Aim of the task:
Only lines with the string "action" matter here; gather them from the material below.

Extracted information:
* * * * * * *

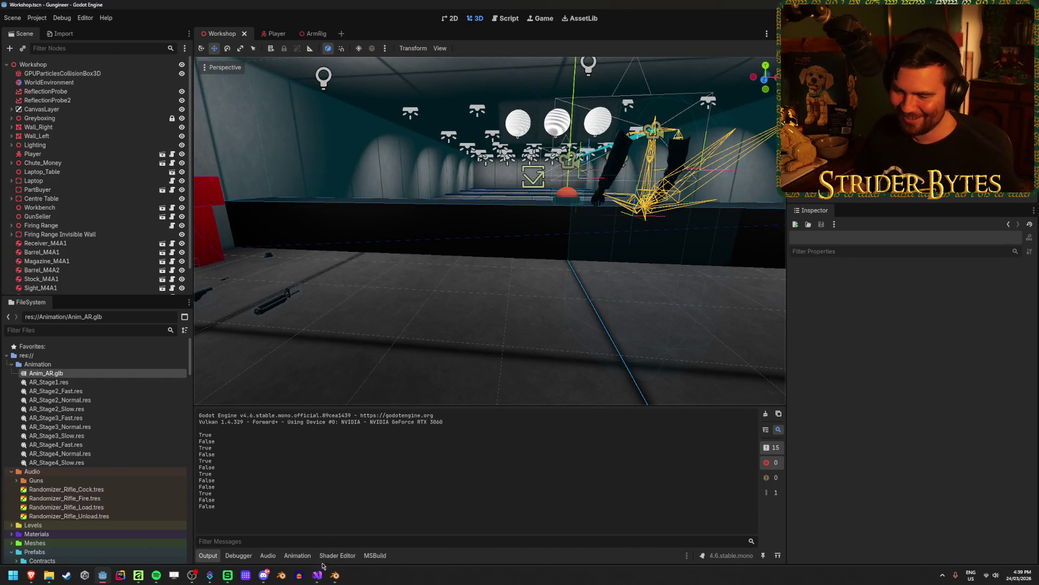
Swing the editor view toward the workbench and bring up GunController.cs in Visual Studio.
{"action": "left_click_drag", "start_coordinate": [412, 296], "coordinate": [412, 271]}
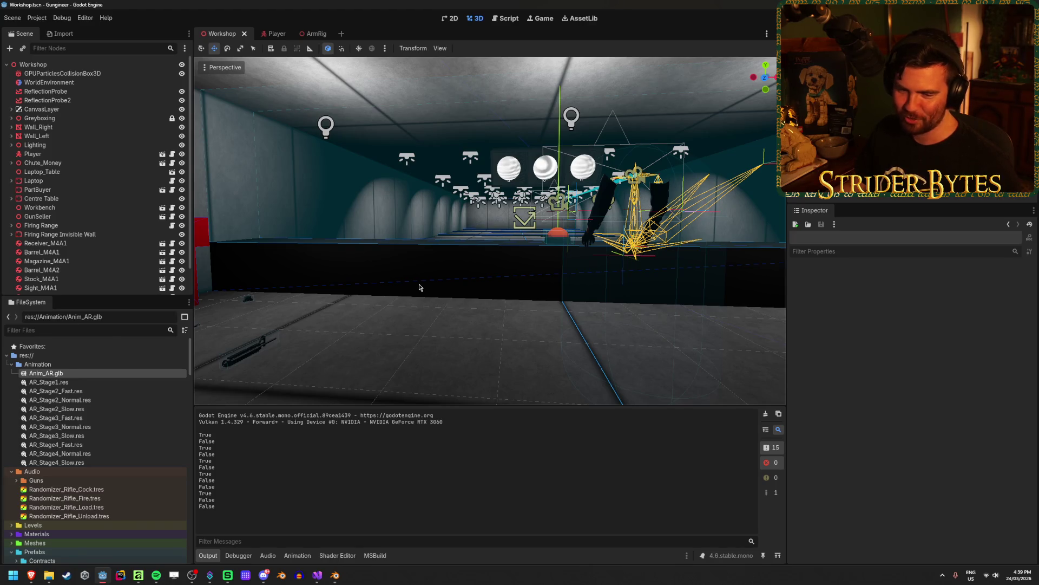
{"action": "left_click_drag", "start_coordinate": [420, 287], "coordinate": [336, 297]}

* * * * * * *

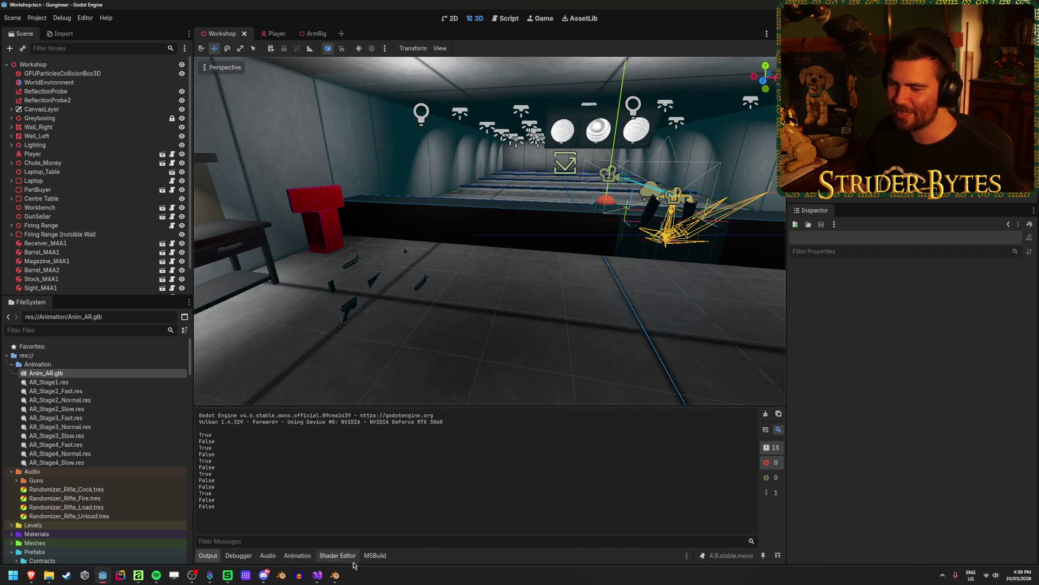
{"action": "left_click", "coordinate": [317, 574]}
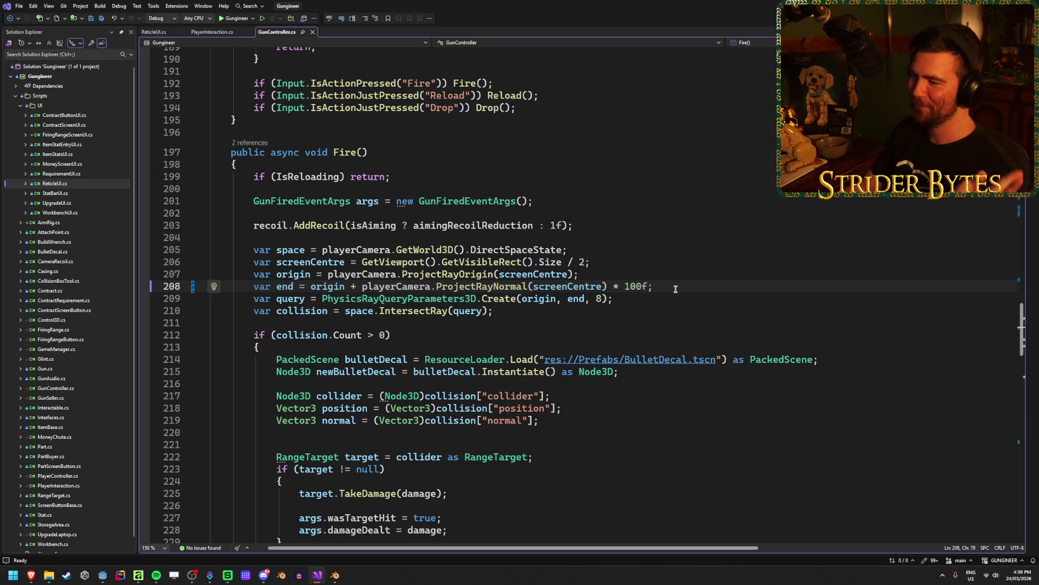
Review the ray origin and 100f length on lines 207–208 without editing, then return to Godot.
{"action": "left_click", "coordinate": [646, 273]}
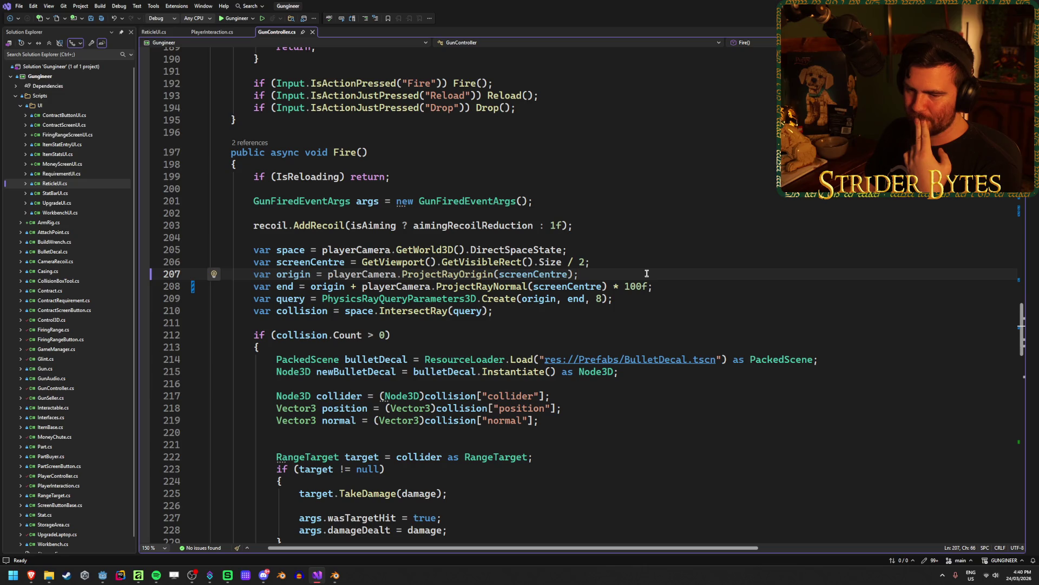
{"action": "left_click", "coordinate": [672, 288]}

* * * * * * *

Output of the task:
{"action": "left_click_drag", "start_coordinate": [412, 296], "coordinate": [412, 271]}
{"action": "left_click_drag", "start_coordinate": [420, 287], "coordinate": [336, 297]}
{"action": "left_click", "coordinate": [317, 574]}
{"action": "left_click", "coordinate": [646, 273]}
{"action": "left_click", "coordinate": [672, 288]}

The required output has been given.